* ABOUT THIS TASK *
Return all lines from the listing below that include the word "ModificationResult".

* SUPPLIED MATERIAL *
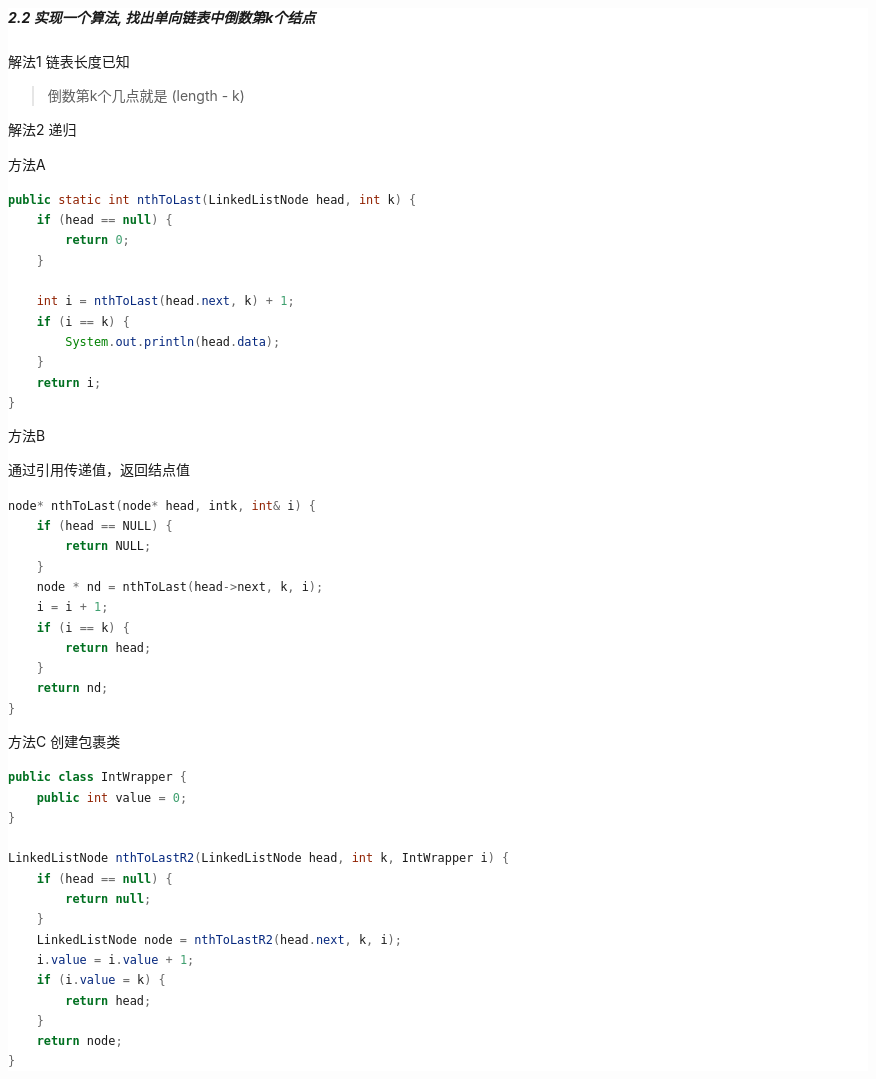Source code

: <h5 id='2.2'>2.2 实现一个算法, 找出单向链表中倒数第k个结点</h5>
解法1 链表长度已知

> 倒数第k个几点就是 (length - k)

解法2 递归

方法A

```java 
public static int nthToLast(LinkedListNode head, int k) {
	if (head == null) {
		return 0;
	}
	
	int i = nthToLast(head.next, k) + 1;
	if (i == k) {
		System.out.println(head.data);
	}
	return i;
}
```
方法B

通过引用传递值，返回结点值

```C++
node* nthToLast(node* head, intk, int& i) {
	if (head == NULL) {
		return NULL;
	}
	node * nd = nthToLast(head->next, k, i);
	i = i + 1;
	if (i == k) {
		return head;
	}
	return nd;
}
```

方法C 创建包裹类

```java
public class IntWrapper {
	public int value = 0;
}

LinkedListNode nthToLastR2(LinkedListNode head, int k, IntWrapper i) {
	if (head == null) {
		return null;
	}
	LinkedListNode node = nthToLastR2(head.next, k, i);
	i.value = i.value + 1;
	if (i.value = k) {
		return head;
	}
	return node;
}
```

---

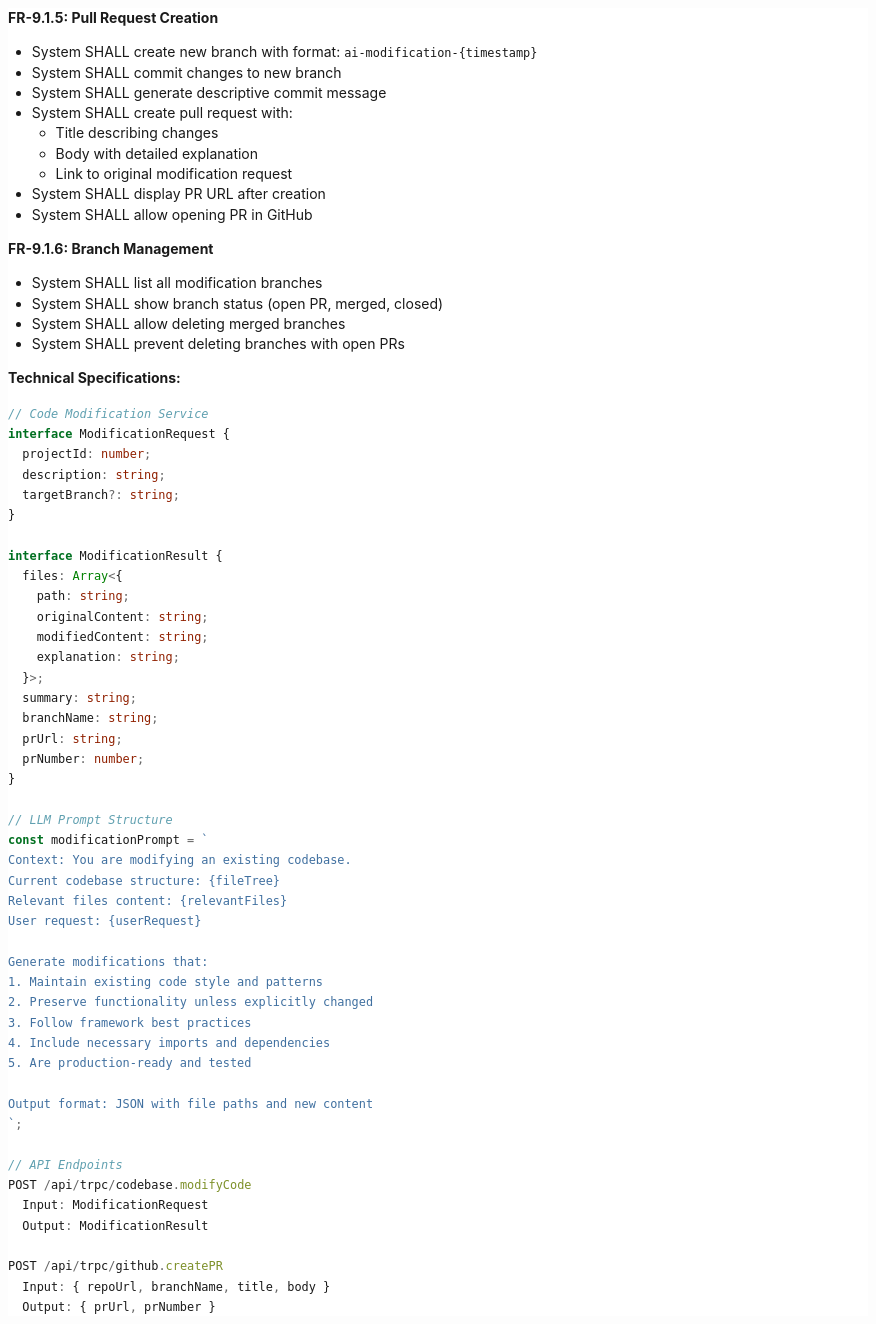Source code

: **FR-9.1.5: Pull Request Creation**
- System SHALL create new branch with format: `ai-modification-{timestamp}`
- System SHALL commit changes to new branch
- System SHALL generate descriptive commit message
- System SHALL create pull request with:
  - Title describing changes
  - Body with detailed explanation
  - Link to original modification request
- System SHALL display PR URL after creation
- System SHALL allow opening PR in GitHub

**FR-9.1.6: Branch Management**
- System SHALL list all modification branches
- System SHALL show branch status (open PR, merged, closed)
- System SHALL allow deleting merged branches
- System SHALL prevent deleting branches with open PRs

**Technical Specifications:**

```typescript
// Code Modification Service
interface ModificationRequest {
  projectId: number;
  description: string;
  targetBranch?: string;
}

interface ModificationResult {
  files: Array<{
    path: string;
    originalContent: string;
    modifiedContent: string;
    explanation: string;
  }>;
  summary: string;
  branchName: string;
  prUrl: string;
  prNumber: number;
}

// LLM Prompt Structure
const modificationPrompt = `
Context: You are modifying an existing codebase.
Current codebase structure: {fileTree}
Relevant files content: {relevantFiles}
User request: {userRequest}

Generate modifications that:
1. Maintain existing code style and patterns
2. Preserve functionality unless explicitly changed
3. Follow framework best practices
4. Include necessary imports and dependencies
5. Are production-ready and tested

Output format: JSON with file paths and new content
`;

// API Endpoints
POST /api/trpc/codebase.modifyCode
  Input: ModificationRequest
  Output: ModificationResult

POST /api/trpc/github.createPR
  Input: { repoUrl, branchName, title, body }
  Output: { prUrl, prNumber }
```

* ANSWER TO THE PROBLEM *
interface ModificationResult {
  Output: ModificationResult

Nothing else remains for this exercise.